In this Voices of the Dropout Nation, English Language Learner teacher Laura Suarez, who, as a middle-schooler, was pulled off the path of illiteracy and dropping out by school counselor, recalls her experiences with school leaders and others who were far too willing to throw our students into poverty and despair. Read, consider, and take action.
In the years that I worked in public schools, I always started the day with the Pledge of Allegiance. As a teacher of students who were learning English, I wanted them to be proud of this country. The phrase, “liberty and justice for all,” resonated with me in a deeply personal way. I would always have my students sing a patriotic or inspirational song after reciting the pledge. We learned everything from “America” to the 1960s protest song, Freedom Road. I wanted my English learners to celebrate the culture of their new country and retain a sense of pride in the land from which they came. I also taught my students that all people of this land should be treated with dignity and respect.
Little did I know in my early years of teaching that the values I held so deeply and taught so passionately were not shared by all of my colleagues in the field of education.
In my 26 years in education, I have seen more unsettling stories than I care to remember. I came into this field with a willingness to ask questions and a desire to promote values of equity and fairness into the classroom. Yes, I was the teacher at the staff meeting that often asked the wrong questions. For this I make no apologies. I entered the profession of teaching because I believed that all children deserved an education that would prepare them for a successful and fulfilling life. I believed that by becoming an educational leader, I could continue to follow my heart in bringing about equality and justice for every student, regardless of culture and country of origin.

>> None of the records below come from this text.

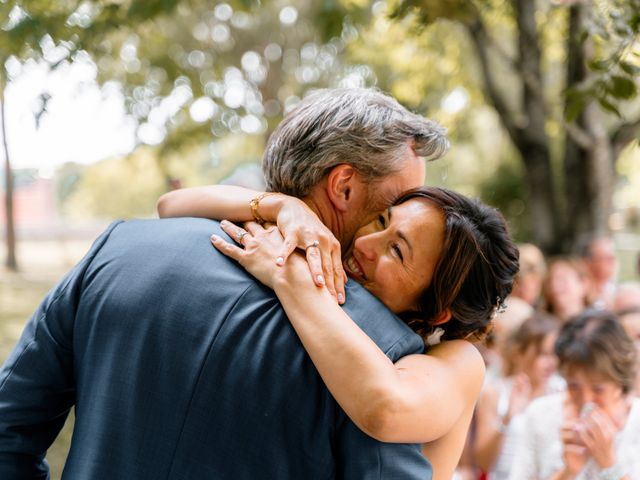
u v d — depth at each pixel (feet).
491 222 4.49
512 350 9.83
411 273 4.41
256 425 3.82
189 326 4.00
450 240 4.37
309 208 4.66
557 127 26.17
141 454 3.96
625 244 39.32
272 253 4.17
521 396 9.62
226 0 13.41
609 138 20.24
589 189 20.47
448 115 31.91
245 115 23.62
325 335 3.79
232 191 4.85
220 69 28.58
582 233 20.63
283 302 3.96
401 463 3.80
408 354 4.11
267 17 31.42
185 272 4.15
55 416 4.62
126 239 4.44
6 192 46.80
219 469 3.84
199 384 3.90
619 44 6.87
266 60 33.45
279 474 3.81
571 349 7.73
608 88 6.88
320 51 32.27
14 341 24.12
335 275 4.18
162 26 22.57
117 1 10.49
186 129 29.25
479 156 42.22
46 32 8.54
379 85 29.50
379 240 4.48
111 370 4.11
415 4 8.91
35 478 4.61
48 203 124.77
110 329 4.18
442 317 4.57
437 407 3.89
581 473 7.44
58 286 4.52
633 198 47.70
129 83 19.52
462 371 4.26
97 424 4.09
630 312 10.83
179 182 13.03
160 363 4.00
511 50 27.27
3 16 8.59
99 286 4.30
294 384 3.83
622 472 7.35
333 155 4.57
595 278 16.29
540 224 21.81
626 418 7.68
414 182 4.75
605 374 7.55
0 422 4.41
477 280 4.46
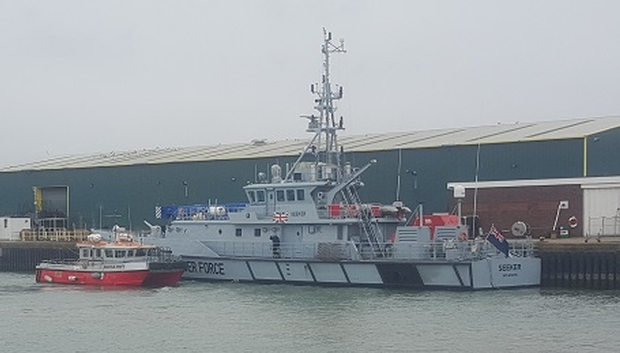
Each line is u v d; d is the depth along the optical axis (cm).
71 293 4422
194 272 4806
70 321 3544
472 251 4191
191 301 4016
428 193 5738
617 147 5322
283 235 4600
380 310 3631
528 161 5412
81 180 7312
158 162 6906
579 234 5059
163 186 6862
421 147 5775
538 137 5456
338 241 4422
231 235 4766
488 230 5312
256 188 4681
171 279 4591
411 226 4388
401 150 5847
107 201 7162
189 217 5062
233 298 4078
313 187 4488
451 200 5516
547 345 2919
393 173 5869
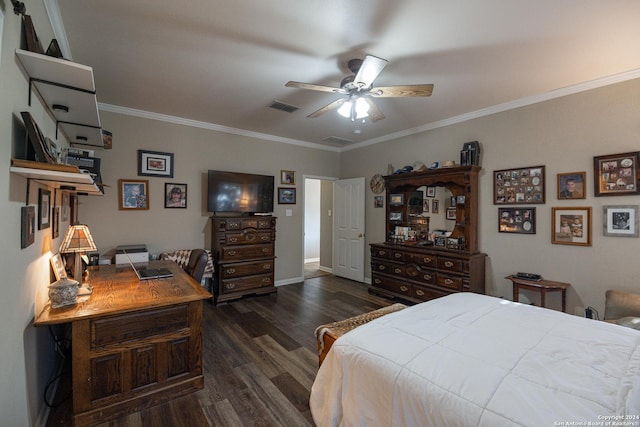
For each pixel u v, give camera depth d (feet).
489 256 11.92
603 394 3.35
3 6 3.60
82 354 5.61
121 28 6.72
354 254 18.06
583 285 9.59
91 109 6.44
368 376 4.37
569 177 9.84
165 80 9.39
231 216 14.39
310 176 18.07
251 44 7.36
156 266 10.03
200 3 5.90
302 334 10.25
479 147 12.10
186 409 6.31
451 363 4.09
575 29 6.62
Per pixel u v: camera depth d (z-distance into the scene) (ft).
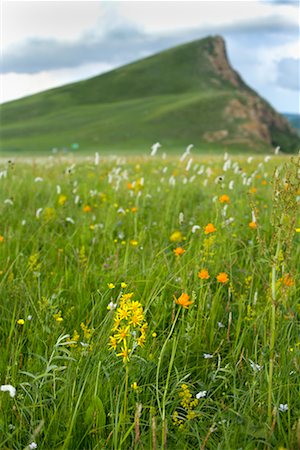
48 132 343.87
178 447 9.80
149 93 451.94
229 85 487.61
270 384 10.44
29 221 23.07
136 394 11.20
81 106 421.18
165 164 50.96
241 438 9.98
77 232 21.45
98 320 13.64
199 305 13.78
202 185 32.37
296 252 17.04
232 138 314.76
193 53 510.58
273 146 354.54
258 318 13.20
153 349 12.28
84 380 11.14
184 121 331.98
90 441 10.28
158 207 26.43
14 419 10.48
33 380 10.52
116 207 26.16
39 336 12.96
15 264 17.47
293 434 9.65
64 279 16.48
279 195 11.32
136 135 312.29
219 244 18.51
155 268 16.16
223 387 11.84
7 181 31.42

Unfortunately, sometimes my convictions regarding the basic rights of students resulted in some very difficult and career-shaking events for me. For example, my career as an administrator was brought to a screeching halt when I spoke out about injustices that were taking place at my school. During that year, more than a dozen middle students were expelled after administrators used coercive and highly questionable interrogation tactics to get the students to admit they had committed a serious school infraction. The expulsions suddenly stopped after I spoke to a district official about the nature of the interrogations that had taken place.

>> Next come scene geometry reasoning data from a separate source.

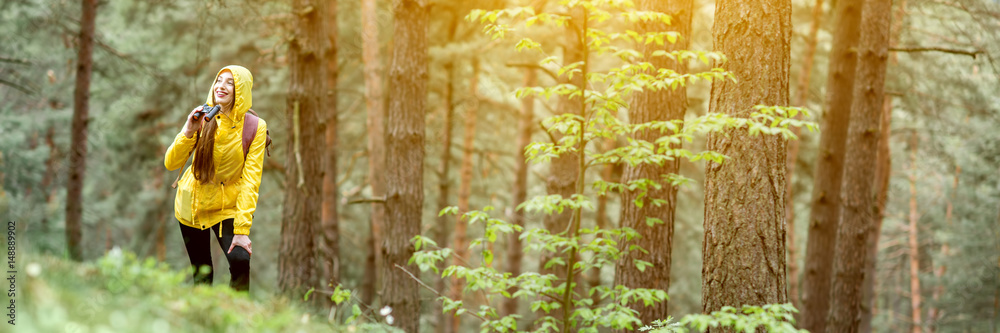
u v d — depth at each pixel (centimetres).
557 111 971
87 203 1527
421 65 771
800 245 1928
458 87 1416
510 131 1695
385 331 448
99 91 1342
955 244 2120
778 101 467
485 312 452
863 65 905
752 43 469
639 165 658
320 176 798
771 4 472
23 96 1348
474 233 1694
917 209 2338
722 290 465
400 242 754
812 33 1222
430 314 1447
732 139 471
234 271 374
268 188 1575
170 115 1303
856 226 915
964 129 1324
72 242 1022
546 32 1005
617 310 422
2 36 1184
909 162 2036
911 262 2375
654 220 460
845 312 905
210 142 369
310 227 784
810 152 1335
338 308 515
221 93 373
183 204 379
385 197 769
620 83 409
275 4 1062
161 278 296
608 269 1293
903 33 1196
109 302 254
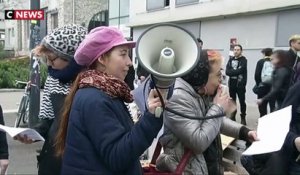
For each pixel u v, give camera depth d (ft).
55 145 7.50
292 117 8.29
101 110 6.13
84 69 7.26
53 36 8.33
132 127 6.17
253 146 7.38
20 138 8.57
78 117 6.27
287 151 8.14
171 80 5.94
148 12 71.20
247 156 8.88
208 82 8.07
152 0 70.03
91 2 112.06
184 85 7.89
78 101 6.32
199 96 8.07
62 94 8.30
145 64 5.78
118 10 84.79
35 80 26.66
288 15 42.88
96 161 6.22
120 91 6.42
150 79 6.20
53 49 8.28
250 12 47.62
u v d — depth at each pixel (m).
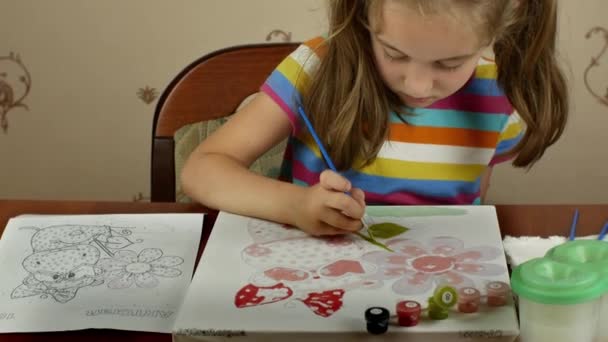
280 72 1.05
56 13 1.58
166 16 1.57
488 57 1.12
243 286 0.71
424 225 0.84
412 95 0.83
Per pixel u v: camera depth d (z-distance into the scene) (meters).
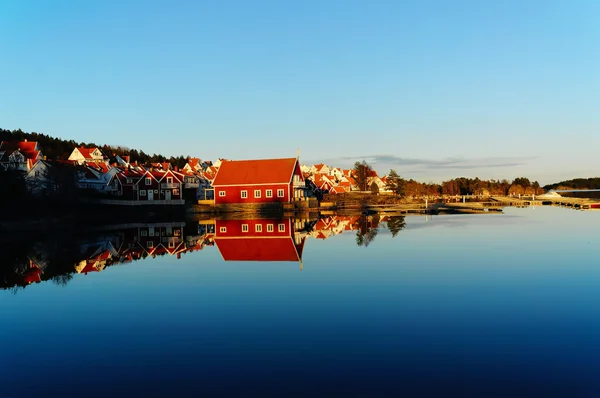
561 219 57.12
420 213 72.50
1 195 62.66
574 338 13.49
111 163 142.25
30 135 151.38
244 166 88.44
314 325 14.98
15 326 15.60
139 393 10.43
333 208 89.69
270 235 42.91
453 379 10.84
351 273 23.41
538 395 10.03
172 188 97.19
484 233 40.59
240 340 13.70
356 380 10.84
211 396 10.22
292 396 10.13
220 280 22.62
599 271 23.30
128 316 16.58
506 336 13.71
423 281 21.28
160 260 29.52
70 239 43.25
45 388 10.80
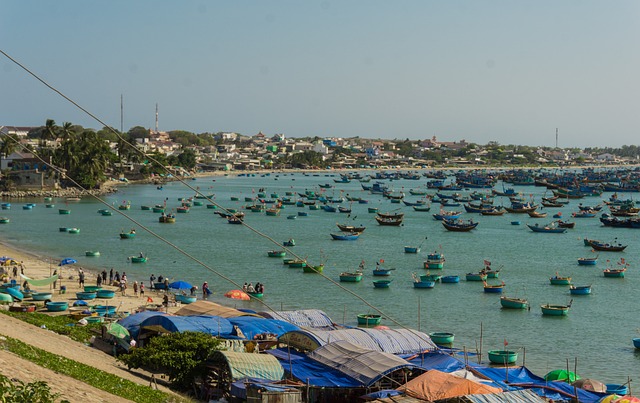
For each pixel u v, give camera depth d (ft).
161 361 182.50
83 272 421.18
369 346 206.59
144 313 244.83
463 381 167.53
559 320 332.19
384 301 370.32
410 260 524.52
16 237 610.65
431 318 332.19
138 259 482.28
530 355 272.72
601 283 436.76
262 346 211.41
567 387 201.05
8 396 93.56
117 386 141.90
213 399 176.45
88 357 185.47
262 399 163.32
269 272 455.22
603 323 327.26
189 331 200.13
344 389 180.96
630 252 580.30
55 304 300.81
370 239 648.79
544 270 484.33
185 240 611.06
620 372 252.01
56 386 118.73
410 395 166.61
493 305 364.17
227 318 230.89
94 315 282.97
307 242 619.26
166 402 146.51
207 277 431.02
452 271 476.54
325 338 206.90
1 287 333.83
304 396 174.91
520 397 167.32
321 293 388.16
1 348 133.49
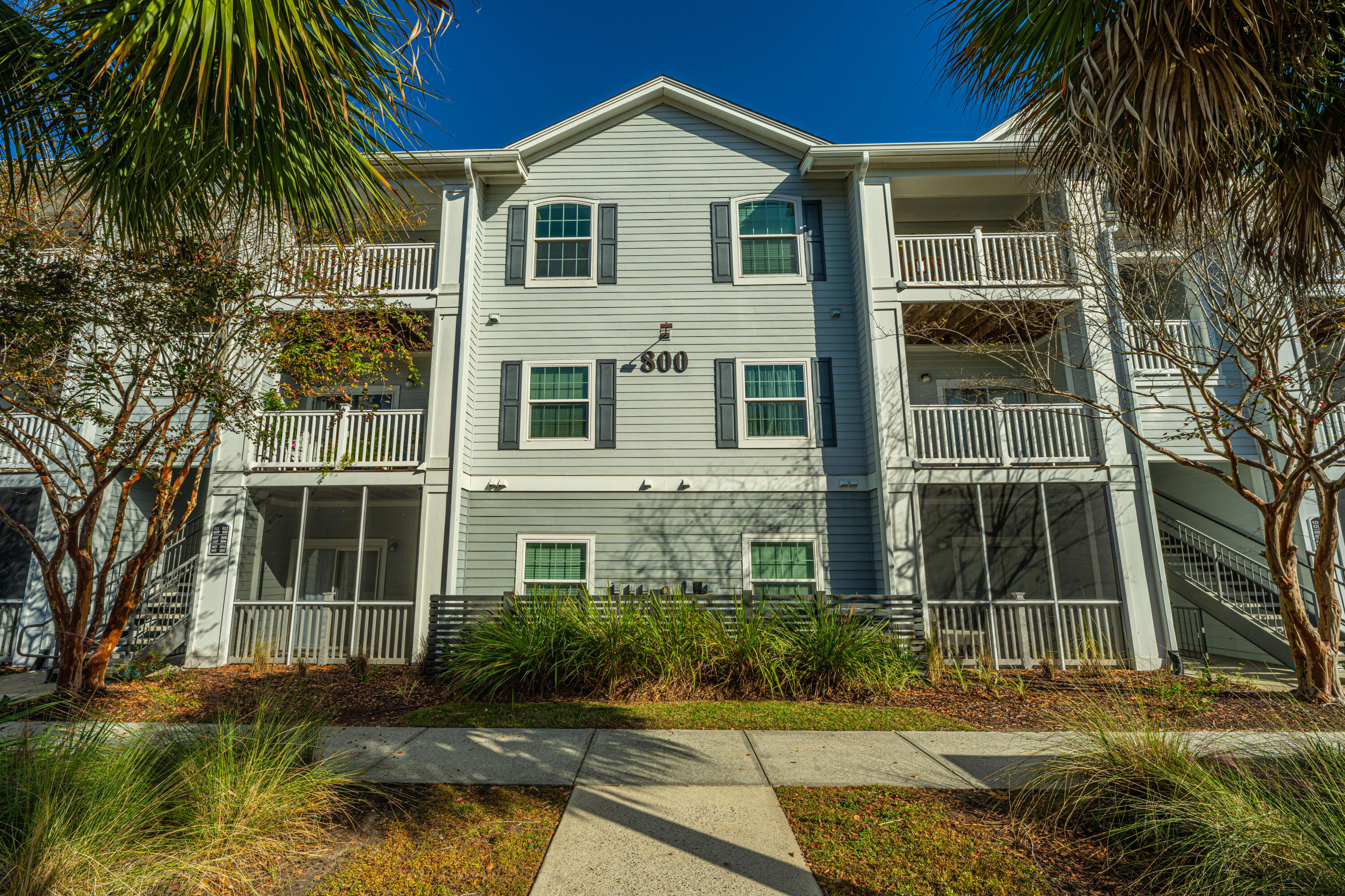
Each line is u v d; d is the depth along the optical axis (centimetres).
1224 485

In spite of this fact, only three of the boys were able to return to school that year. They came from white families whose parents threatened to take legal action against the school district. The rest of the boys did not return. They were all from poor Hispanic families that were bused in from a low-income area.
Unfortunately, the system of justice in public schools is often determined by one’s economic class and culture. I have seen far too many examples of this in the course of professional career in education. During my short time as an administrator, I found that administrators were more likely to suspend and expel students in need as opposed to taking the time to work with these young people to help them work through issues. I grew very disappointed with the lack of interest in helping students who are at-risk or struggling to succeed in school.
My decision to speak out in the case of the middle school boys resulted in an abrupt end to my career as an administrator. This was not the first time (nor the last) that I have found myself in hot water for speaking out for the rights of my students.
As an educator I have always felt that it is a privilege and a responsibility to serve the community. Therefore, I feel obligated to take great care in using my own moral compass to act in a manner that is respectful of the rights of my students. The question becomes– how far should an educator go to stand up for the fundamental rights of students? Should one stay quiet until those years of service add up to a comfortable life in retirement? Or, should one risk it all to save a student from injustice?
Luckily, most of us never have to make that choice. Many teachers never have an opportunity to test their own sense of integrity against the omnipotent “powers that be” behind office doors.